Apple’s Privacy Labels Make Terrible Reading For Google Chrome Users

Apple’s privacy labels suggest Chrome wants the most data (Photo by Rami Al-zayat on Unsplash)

A full comparison of iOS privacy labels reveals Chrome is by far the worst browser when it comes to collecting personal data

pple has finally rolled out its ‘privacy labels’ — a checklist published alongside each app that reveals how apps use your data.

If you want to find an app’s privacy labels, go to the App Store, search for the app and its listing should include the relevant labels, as shown below. If they don’t appear, the app hasn’t been updated since Apple implemented the system, but they will need to be included the next time the developer updates the app.

Here are the privacy labels for videoconferencing app, Zoom

It’s fair to say that not all app developers are delighted with Apple’s decision to publish precisely what type of data their apps collect. And given that one category of app — web browsers — is renowned for harvesting data on users, I thought it would be interesting to compare the privacy labels being declared by all the well-known web browsers.

I’ve published a Google Sheet with the full comparison table here, but this screenshot of the table will give you some indication that the amount of data they collect varies greatly:

The iOS privacy labels of all the major web browsers

If you’ve managed to squint well enough, you’ll notice that browser in the middle with tons more ticks than any of its rivals: Google Chrome.

To make matters worse for Google Chrome (or, more precisely, its users) the checkboxes in the top half of the sheet are the worst privacy invaders.

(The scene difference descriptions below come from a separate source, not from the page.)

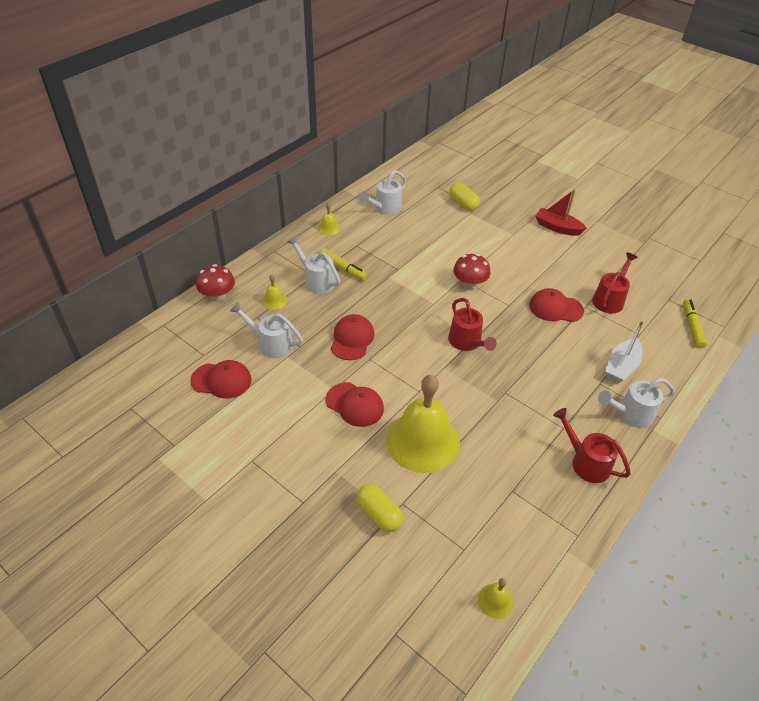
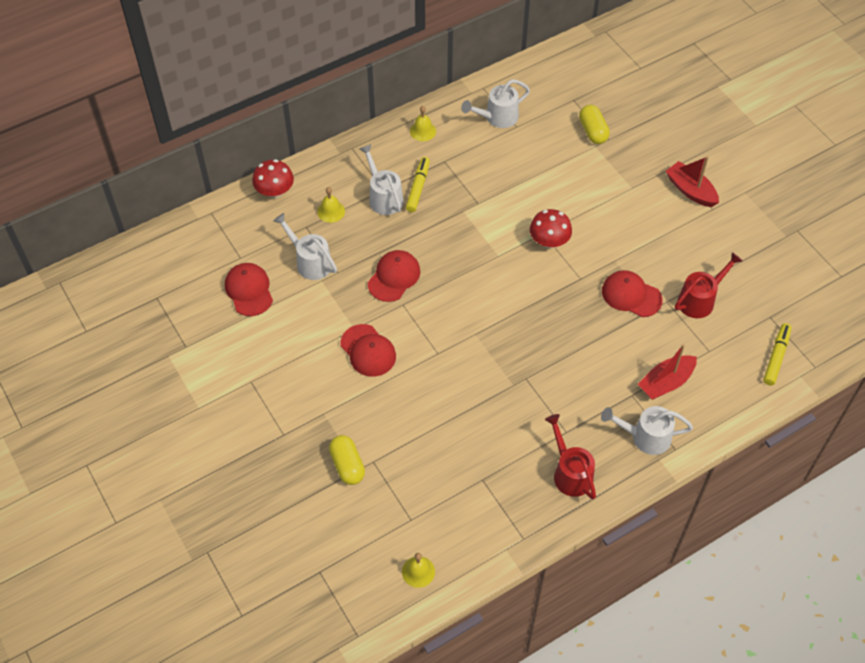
camera: 20 degrees right, 10 degrees up
red cap [191,360,252,398] -> red cap turned 135 degrees counterclockwise [225,263,273,316]
yellow marker [319,248,367,280] -> yellow marker turned 135 degrees counterclockwise [406,157,430,212]
yellow bell [386,375,460,473] -> none
red watering can [448,298,497,351] -> none
white boat [605,321,643,383] -> red boat [638,344,697,400]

These are the items where the data is linked to you personally.

In the Data Linked To You category, Google Chrome has no fewer than 19 ticks. The next closest is Microsoft Edge with 7 and Apple’s own Safari with 6.

Three browsers — Brave, DuckDuckGo and Opera Touch — have no ticks at all in Data Linked To You.

What’s Google collecting?

So what’s Google collecting that the rest have decided they don’t need? The big one is browsing history. Only Chrome and Edge collect browsing history that’s personally linked to you — not coincidentally, both Google and Microsoft have web advertising networks that need to be fed.

Google’s the only one to collect your location and have it tied to your profile, as well as usage data and the rather nondescript ‘other data’. Each of the categories above has a more detailed breakdown of the data collected on each app’s listing. Google unhelpfully tells us the ‘other data’ it’s collecting is ‘other data types’.

Google also has a lot of ticks in the App Functionality setting compared to its rivals, although that’s arguably because its browser is more fully featured than the others.

For example, ‘financial info’ might stick out like a sore thumb here, but that’s presumably because Chrome lets you store credit-card details in the browser — an optional feature that you don’t have to use. Apple does something similar with Apple Pay, although it’s not directly built into the browser so Apple doesn’t declare it here.

Time to stop using Chrome?

Is there enough smoke here to suggest you should stop using Chrome? Without wishing to cop out, that rather depends on your appetite for privacy.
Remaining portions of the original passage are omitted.